--- SUPPLIED TEXT ---

What is RLHF?
Reinforcement Learning from Human Feedback — a technique that uses human feedback to teach LLMs to answer in a way that matches human preferences.
RLHF (Reinforcement Learning from Human Feedback) is a training technique that uses human ratings to teach an LLM to respond in ways people actually want — helpful, safe, and polite.
Why is RLHF needed?
A raw LLM (after pre-training) speaks fluent English, but:
- Replies are blunt and unstructured
- It won’t refuse dangerous requests (e.g., “how to build a bomb”)
- It tends to ramble and lose focus
RLHF turns an LLM into a “helpful assistant” like ChatGPT or Claude.
The 3-step process
Step 1: Pre-training
Train the LLM on hundreds of billions of words → it learns language and general knowledge.
Step 2: Supervised Fine-Tuning (SFT)
Show the LLM pairs of (question → high-quality sample answer) written by humans.
→ It learns how to structure good responses.
Step 3: RLHF
- Have the LLM generate multiple answers to the same prompt
- Human raters pick which answer is better
- Train a Reward Model that learns to score answers like a human would
- Use RL (PPO algorithm) to fine-tune the LLM to maximize the reward score
Example
Prompt: “Explain blockchain to a 5-year-old”
Raw LLM: “Blockchain is a distributed ledger technology utilizing cryptographic hash functions…”
LLM after RLHF: “Imagine a notebook that the whole class shares. Everyone keeps an identical copy…”

---

PROBLEM TO WORK ON =
From the text on RLHF, copy word for word the passage starting with "What is RLHF?" and going on through "safe, and polite.". The items that follow come from a separate source.

--- DATA LISTING ---

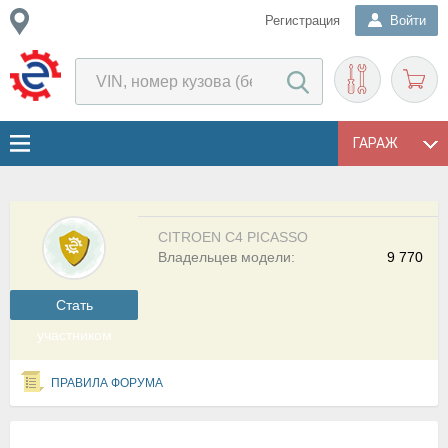
Регистрация
Войти
ГАРАЖ
CITROEN C4 PICASSO
Владельцев модели:
9 770
Cтать
участником
ПРАВИЛА ФОРУМА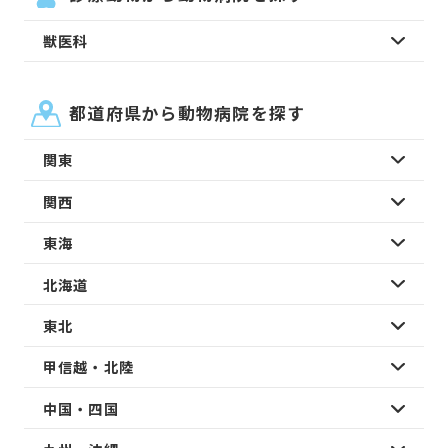
獣医科
都道府県から動物病院を探す
関東
関西
東海
北海道
東北
甲信越・北陸
中国・四国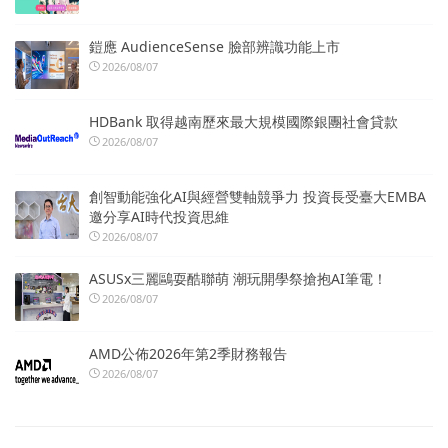
鎧應 AudienceSense 臉部辨識功能上市
2026/08/07
HDBank 取得越南歷來最大規模國際銀團社會貸款
2026/08/07
創智動能強化AI與經營雙軸競爭力 投資長受臺大EMBA
邀分享AI時代投資思維
2026/08/07
ASUSx三麗鷗耍酷聯萌 潮玩開學祭搶抱AI筆電！
2026/08/07
AMD公佈2026年第2季財務報告
2026/08/07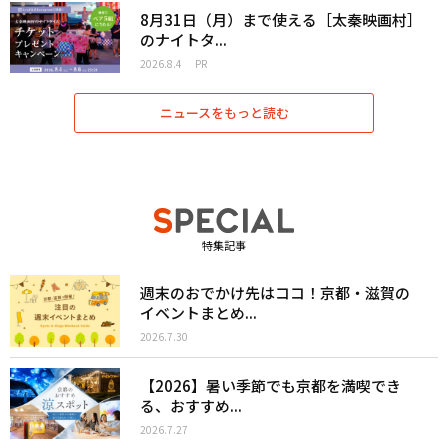
8月31日（月）まで使える［太秦映画村］
のナイトタ...
2026.8.4
PR
ニュースをもっと読む
特集記事
週末のおでかけ先はココ！京都・滋賀の
イベントまとめ...
2026.7.30
【2026】暑い季節でも京都を満喫でき
る、おすすめ...
2026.7.27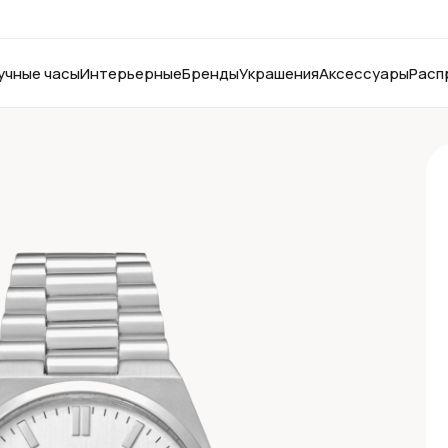
учные часы
Интерьерные
Бренды
Украшения
Аксессуары
Расп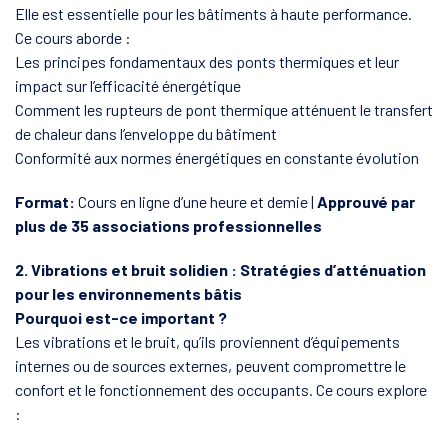
Elle est essentielle pour les bâtiments à haute performance.
Ce cours aborde :
Les principes fondamentaux des ponts thermiques et leur
impact sur l’efficacité énergétique
Comment les rupteurs de pont thermique atténuent le transfert
de chaleur dans l’enveloppe du bâtiment
Conformité aux normes énergétiques en constante évolution
Format:
Cours en ligne d’une heure et demie |
Approuvé par
plus de 35 associations professionnelles
2. Vibrations et bruit solidien : Stratégies d’atténuation
pour les environnements bâtis
Pourquoi est-ce important ?
Les vibrations et le bruit, qu’ils proviennent d’équipements
internes ou de sources externes, peuvent compromettre le
confort et le fonctionnement des occupants. Ce cours explore
: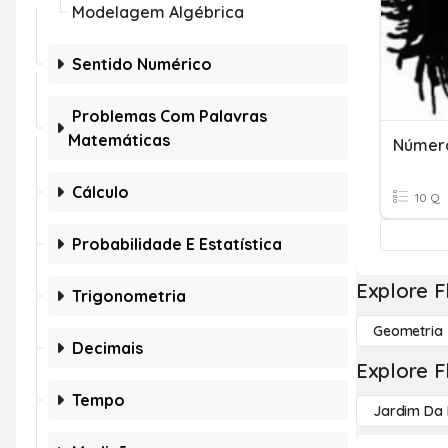
Modelagem Algébrica
Sentido Numérico
Problemas Com Palavras
Matemáticas
Cálculo
10 Q
Probabilidade E Estatística
Explore F
Trigonometria
Geometria
Decimais
Explore F
Tempo
Jardim Da 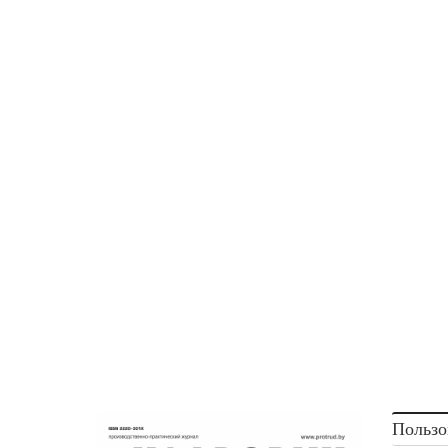
Пользо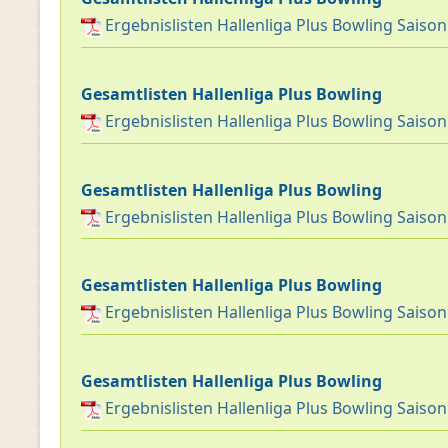
Ergebnislisten Hallenliga Plus Bowling Saiso
Gesamtlisten Hallenliga Plus Bowling
Ergebnislisten Hallenliga Plus Bowling Saiso
Gesamtlisten Hallenliga Plus Bowling
Ergebnislisten Hallenliga Plus Bowling Saiso
Gesamtlisten Hallenliga Plus Bowling
Ergebnislisten Hallenliga Plus Bowling Saiso
Gesamtlisten Hallenliga Plus Bowling
Ergebnislisten Hallenliga Plus Bowling Saiso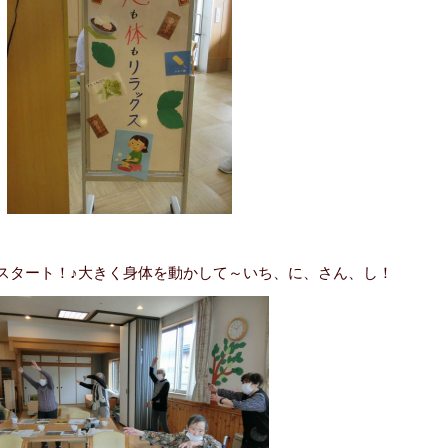
スタート！♪大きく身体を動かして～いち、に、さん、し！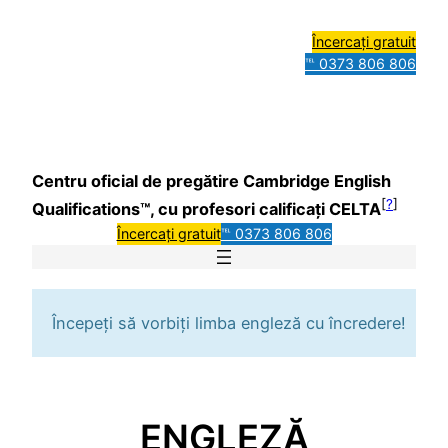
Încercați gratuit
℡ 0373 806 806
Centru oficial de pregătire Cambridge English
[
?
]
Qualifications™, cu profesori calificați CELTA
Încercați gratuit
℡ 0373 806 806
Începeți să vorbiți limba engleză cu încredere!
ENGLEZĂ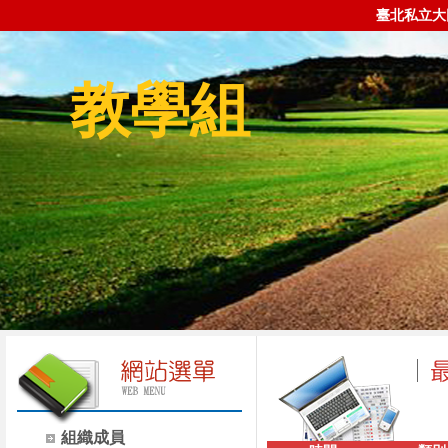
臺北私立大
教學組
組織成員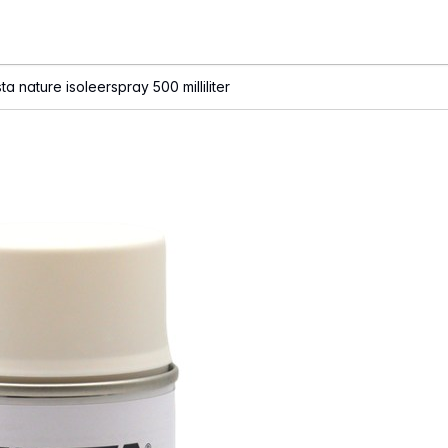
sta nature isoleerspray 500 milliliter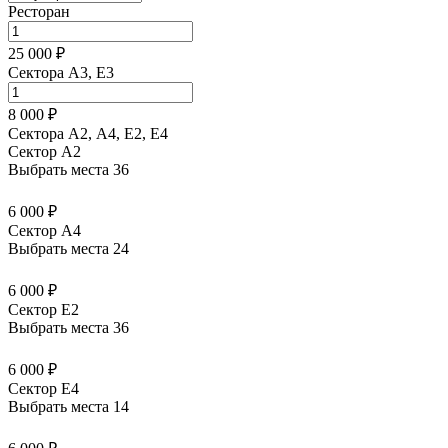
Ресторан
25 000 ₽
Сектора A3, E3
8 000 ₽
Сектора А2, А4, Е2, Е4
Сектор A2
Выбрать места
36
6 000 ₽
Сектор A4
Выбрать места
24
6 000 ₽
Сектор E2
Выбрать места
36
6 000 ₽
Сектор E4
Выбрать места
14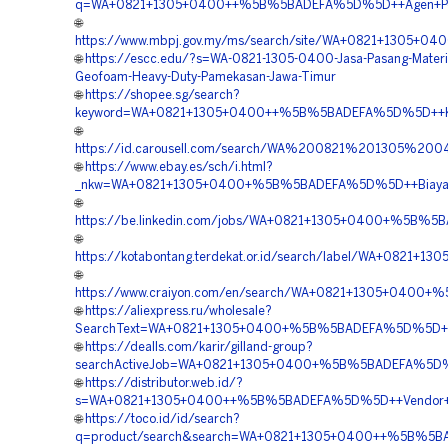
q=WA+0821+1305+0400++%5B%5BADEFA%5D%5D++Agen+Penjua
🌐
https://www.mbpj.gov.my/ms/search/site/WA+0821+1305
🌐
https://escc.edu/?s=WA-0821-1305-0400-Jasa-Pasang-Materia
Geofoam-Heavy-Duty-Pamekasan-Jawa-Timur
🌐
https://shopee.sg/search?
keyword=WA+0821+1305+0400++%5B%5BADEFA%5D%5D++Kont
🌐
https://id.carousell.com/search/WA%200821%201305%2
🌐
https://www.ebay.es/sch/i.html?
_nkw=WA+0821+1305+0400+%5B%5BADEFA%5D%5D++Biaya+P
🌐
https://be.linkedin.com/jobs/WA+0821+1305+0400+%5B%5B
🌐
https://kotabontang.terdekat.or.id/search/label/WA+082
🌐
https://www.craiyon.com/en/search/WA+0821+1305+0400+
🌐
https://aliexpress.ru/wholesale?
SearchText=WA+0821+1305+0400+%5B%5BADEFA%5D%5D++R
🌐
https://dealls.com/karir/gilland-group?
searchActiveJob=WA+0821+1305+0400+%5B%5BADEFA%5D%5D+
🌐
https://distributor.web.id/?
s=WA+0821+1305+0400++%5B%5BADEFA%5D%5D++Vendor+Pe
🌐
https://toco.id/id/search?
q=product/search&search=WA+0821+1305+0400++%5B%5BAD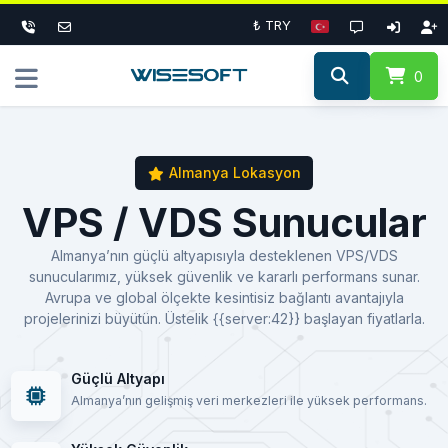
₺ TRY
0
Almanya Lokasyon
VPS / VDS Sunucular
Almanya’nın güçlü altyapısıyla desteklenen VPS/VDS
sunucularımız, yüksek güvenlik ve kararlı performans sunar.
Avrupa ve global ölçekte kesintisiz bağlantı avantajıyla
projelerinizi büyütün. Üstelik {{server:42}} başlayan fiyatlarla.
Güçlü Altyapı
Almanya’nın gelişmiş veri merkezleri ile yüksek performans.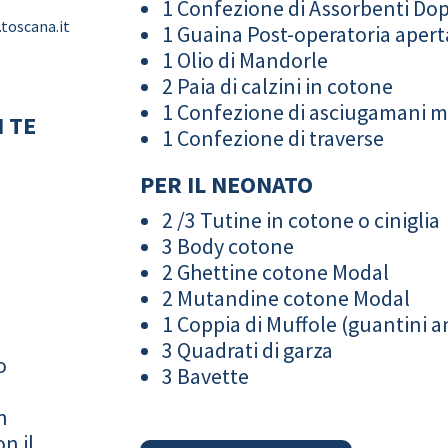
1 Confezione di Assorbenti Do
.toscana.it
1 Guaina Post-operatoria apert
1 Olio di Mandorle
2 Paia di calzini in cotone
1 Confezione di asciugamani 
 TE
1 Confezione di traverse
PER IL NEONATO
2 /3 Tutine in cotone o ciniglia
3 Body cotone
2 Ghettine cotone Modal
2 Mutandine cotone Modal
1 Coppia di Muffole (guantini an
3 Quadrati di garza
o
3 Bavette
n
n il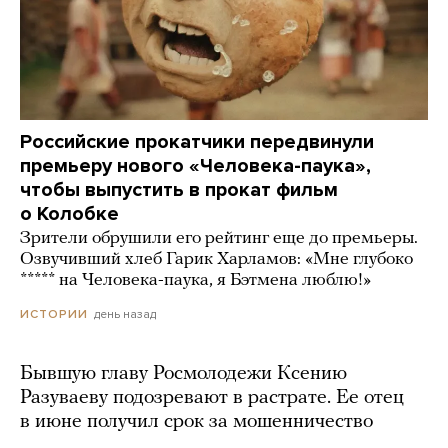
Российские прокатчики передвинули
премьеру нового «Человека-паука»,
чтобы выпустить в прокат фильм
о Колобке
Зрители обрушили его рейтинг еще до премьеры.
Озвучивший хлеб Гарик Харламов: «Мне глубоко
***** на Человека-паука, я Бэтмена люблю!»
день назад
ИСТОРИИ
Бывшую главу Росмолодежи Ксению
Разуваеву подозревают в растрате. Ее отец
в июне получил срок за мошенничество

---

WRITTEN RESPONSE =
What is RLHF?
Reinforcement Learning from Human Feedback — a technique that uses human feedback to teach LLMs to answer in a way that matches human preferences.
RLHF (Reinforcement Learning from Human Feedback) is a training technique that uses human ratings to teach an LLM to respond in ways people actually want — helpful, safe, and polite.